Having seemingly extended Hazelwood to college campuses, the court then backtracked, acknowledging that many colleges and universities subsidize student newspapers but empower student editors to determine the newspapers’ content. In those cases, the court said, the forum is neither public nor non-public but is instead a “designated” or “limited-purpose” public forum. In such a forum, the court held, college administrators may not interfere in the publication of a student newspaper. At least in these cases, the court finally appeared to concede, Hazelwood does not really apply after all.
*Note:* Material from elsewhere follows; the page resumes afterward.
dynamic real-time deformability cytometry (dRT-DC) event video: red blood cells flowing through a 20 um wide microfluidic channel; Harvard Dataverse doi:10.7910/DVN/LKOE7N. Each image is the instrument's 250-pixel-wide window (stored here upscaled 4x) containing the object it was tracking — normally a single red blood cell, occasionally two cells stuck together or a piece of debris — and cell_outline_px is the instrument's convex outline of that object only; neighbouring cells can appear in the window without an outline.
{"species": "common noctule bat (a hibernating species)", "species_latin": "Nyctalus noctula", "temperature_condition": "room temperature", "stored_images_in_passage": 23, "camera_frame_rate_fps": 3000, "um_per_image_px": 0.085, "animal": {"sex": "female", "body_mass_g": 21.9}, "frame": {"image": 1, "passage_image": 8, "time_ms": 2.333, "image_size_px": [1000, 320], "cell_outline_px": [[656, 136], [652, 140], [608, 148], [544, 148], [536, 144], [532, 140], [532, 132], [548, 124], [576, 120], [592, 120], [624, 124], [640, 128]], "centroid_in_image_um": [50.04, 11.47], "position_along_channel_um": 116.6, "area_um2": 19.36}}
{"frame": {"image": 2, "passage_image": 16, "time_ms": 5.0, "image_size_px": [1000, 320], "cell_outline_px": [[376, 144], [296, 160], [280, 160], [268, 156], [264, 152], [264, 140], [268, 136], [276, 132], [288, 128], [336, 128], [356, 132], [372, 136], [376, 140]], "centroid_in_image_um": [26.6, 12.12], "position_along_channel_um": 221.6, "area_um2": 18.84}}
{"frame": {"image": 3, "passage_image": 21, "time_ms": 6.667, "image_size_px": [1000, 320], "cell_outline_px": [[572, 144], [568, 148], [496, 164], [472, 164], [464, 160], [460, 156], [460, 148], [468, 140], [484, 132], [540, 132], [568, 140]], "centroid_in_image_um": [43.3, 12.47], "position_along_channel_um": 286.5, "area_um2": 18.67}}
Although it wondered whether the Innovator’s faculty adviser in fact could exercise some control over the newspaper (rather than just offer advice, as the students claimed), the 7th Circuit recognized that the procedural posture of the case required it to construe all facts in the students’ favor. (The case was up on the dean's motion for summary judgment, meaning the dean was asking the court to grant her judgment as a matter of law, before a trial. Thus the court was not making weighing credibility or evidence. In such cases, to be fair to the non-moving party, the court construes all facts in its favor.) The court therefore held the Innovator to be a designated public forum that should have been free from the dean’s interference.
In a final curious twist, the court nevertheless dismissed the case, stating that because the dean’s conduct was not clearly unlawful, she could not be liable for damages. The dean, the court said, could not be expected to know with certainty how a court would apply Hazelwood in this case or that a court would determine the Innovator to be a designated public forum.
Of all the conclusions reached in the 7-4 ruling, the majority’s holding that the dean’s conduct was not clearly unlawful is perhaps the most troubling. As the dissenting judges pointed out, each court that had addressed a similar issue — before and after Hazelwood — had ruled against the college administrator who had censored a student publication. Moreover, the dissenting judges said, the dean admitted in the trial court that she knew the Innovator served as a public forum within the exclusive editorial control of student editors. Under these facts, the dissent argued, the dean could not claim to have acted reasonably or in good faith.
In light of all its curiosities, the legacy of Hosty is difficult to predict. The court’s recognition of the fact that many college publications are designated public forums, however, fortunately makes it unlikely that Hosty will spark a torrent of censorship on university campuses.